# Homework Help: Least action principle for a free relativistic particle (Landau)

1. Dec 16, 2009

### provolus

Reading the Landau's "The classical theory of fields" (chapter 2, section 9 ) I have some doubts in explaining the steps in derivig the formula for the variation of the action for the relativistic free particle http://books.google.it/books?id=QIx...age&q="to set up the expression for"&f=false". Given the invariant element of measure:

$$ds=\sqrt{dx_idx^i}$$

where $$x^i$$ ( $$x_i$$ ) are the four contravariant (covariant) coordinates which parametrize the world line of the free particle, I have to vary respect $$x^i$$, that is I make the variation $$\delta x^i$$. So my doubts are about the second step of the formula before the 9.10, that is why:

$$\delta(ds)=\frac{d x_i \delta d x^i}{ds}$$

is obtained, instead of (IMH and erroneous O):

$$\delta(ds)=\frac{d x_i \delta d x^i}{2 \cdot ds}$$

???

Can someone be so kind to show me the steps?

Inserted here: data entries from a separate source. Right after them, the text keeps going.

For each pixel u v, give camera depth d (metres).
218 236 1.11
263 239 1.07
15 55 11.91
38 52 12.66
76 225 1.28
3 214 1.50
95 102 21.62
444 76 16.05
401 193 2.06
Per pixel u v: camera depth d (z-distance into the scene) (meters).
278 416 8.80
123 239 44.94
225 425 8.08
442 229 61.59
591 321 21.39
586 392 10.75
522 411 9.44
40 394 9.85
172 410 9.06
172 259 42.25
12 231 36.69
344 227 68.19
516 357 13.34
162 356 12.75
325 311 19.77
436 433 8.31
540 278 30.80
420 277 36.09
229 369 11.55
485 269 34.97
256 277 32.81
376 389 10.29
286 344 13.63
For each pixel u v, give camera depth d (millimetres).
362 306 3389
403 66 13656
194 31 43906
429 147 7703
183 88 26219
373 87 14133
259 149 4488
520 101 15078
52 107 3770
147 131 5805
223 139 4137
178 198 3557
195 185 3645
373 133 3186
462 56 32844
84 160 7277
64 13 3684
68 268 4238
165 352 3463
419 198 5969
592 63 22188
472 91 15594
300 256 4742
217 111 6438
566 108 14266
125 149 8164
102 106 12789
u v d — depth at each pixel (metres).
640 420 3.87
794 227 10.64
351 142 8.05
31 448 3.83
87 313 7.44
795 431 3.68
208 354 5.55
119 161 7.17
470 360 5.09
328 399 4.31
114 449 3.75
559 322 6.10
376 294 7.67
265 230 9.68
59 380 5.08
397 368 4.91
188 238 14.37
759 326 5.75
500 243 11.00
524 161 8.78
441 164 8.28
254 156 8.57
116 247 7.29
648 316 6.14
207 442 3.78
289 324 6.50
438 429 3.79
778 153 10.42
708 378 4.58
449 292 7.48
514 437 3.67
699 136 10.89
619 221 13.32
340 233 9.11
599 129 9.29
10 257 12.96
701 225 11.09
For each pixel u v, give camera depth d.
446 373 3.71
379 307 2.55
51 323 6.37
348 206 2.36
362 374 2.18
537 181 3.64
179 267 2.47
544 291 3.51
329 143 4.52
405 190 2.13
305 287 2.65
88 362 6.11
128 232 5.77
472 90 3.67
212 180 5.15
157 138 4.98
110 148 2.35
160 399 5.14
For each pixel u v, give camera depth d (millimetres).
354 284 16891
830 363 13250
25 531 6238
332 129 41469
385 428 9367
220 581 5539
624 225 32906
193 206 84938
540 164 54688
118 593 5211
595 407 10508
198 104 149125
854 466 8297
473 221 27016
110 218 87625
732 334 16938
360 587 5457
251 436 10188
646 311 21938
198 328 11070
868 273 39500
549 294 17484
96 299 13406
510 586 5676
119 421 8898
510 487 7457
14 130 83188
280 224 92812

Last edited by a moderator: Apr 24, 2017
2. Dec 16, 2009

### dextercioby

What is $\delta \left(x_{i}x^{i}\right) = ?$

3. Dec 16, 2009

### provolus

It should be:

$$\delta (x_i x^i) = \delta (c^2t^2-r^2) = 2 (c^2 t \delta x^0 - r \delta x^i$$)

but, sorry, I don't get the point... that is... should I calculate

$$\delta (dx_i dx^i)$$

?

4. Dec 16, 2009

### dextercioby

The "d" in the brackets is not important. That 2 you have obtained in front cancels the one in the denominator, thus giving you the final expression from Landau's book.

5. Dec 16, 2009

### provolus

thx for the moment. I hope to need no more help in covariant variation calculus... ;-)